Do Montepio à China
HAVERÁ QUEM GANHE COM ISTO, MAS NÃO SERÁ SEGURAMENTE O PAÍS
Na semana passada, dois acontecimentos sem aparente relação um com o outro foram o melhor revelador do que é hoje Portugal. Décadas ficaram resumidas no espaço de apenas uns dias: de um lado, tivemos a eleição para a presidência da Montepio Geral – Associação Mutualista. O seu vencedor foi um dos últimos representantes do capitalismo de compadrio nascido das privatizações dos anos 90. Pois este indivíduo suspeito de intrujices diversas teve a apoiá-lo um vasto conjunto de “personalidades”, indo desde vários quadrantes políticos (do PSD ao PCP) até artistas variados, passando por “individualidades” sortidas, num cortejo daquilo que é tido por aí como a “nata” do país. Não podia haver melhor retrato de um certo ecossistema do passado: em nome de se criar um capitalismo genuinamente português, foram oferecidos, a certos empresários, mercados e rendas protegidos. Estas condições de privilégio não serviram em nada para desen- volver o país e nem sequer serviram para criar o tal capitalismo: com a crise, tudo ruiu com estrondo.
Por outro lado, tivemos a visita do novo DDT, como alguém lhe chamou: Xi Jinping.
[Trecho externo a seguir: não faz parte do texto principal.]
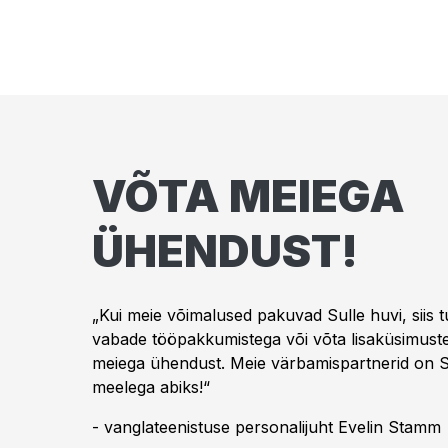
VÕTA MEIEGA
ÜHENDUST!
„Kui meie võimalused pakuvad Sulle huvi, siis 
vabade tööpakkumistega või võta lisaküsimuste
meiega ühendust. Meie värbamispartnerid on S
meelega abiks!“
- vanglateenistuse personalijuht Evelin Stamm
É que das ruínas daquele luso-capitalismo nasceu um novo sino-luso-capitalismo, praticamente nas mesmas condições que o anterior. Foi bonito de ver: empresários, políticos, comentadores e jornalistas, normalmente apopléticos com o nascente “fascismo trumpista”, desfizeram-se em bajulações a um fascista comprovado (ou comuno-fascista, ou lá o que é). Haverá quem ganhe com isto, mas não será seguramente o país, que também não deve esperar das práticas empresariais chinesas o seu desenvolvimento. Em troca da renovação de condições de favor, os múltiplos horrores do novo patrão foram varridos para debaixo do tapete. Como na famosa frase atribuída a Groucho Marx: “estes são os meus princípios; se não gostam deles, tenho outros”.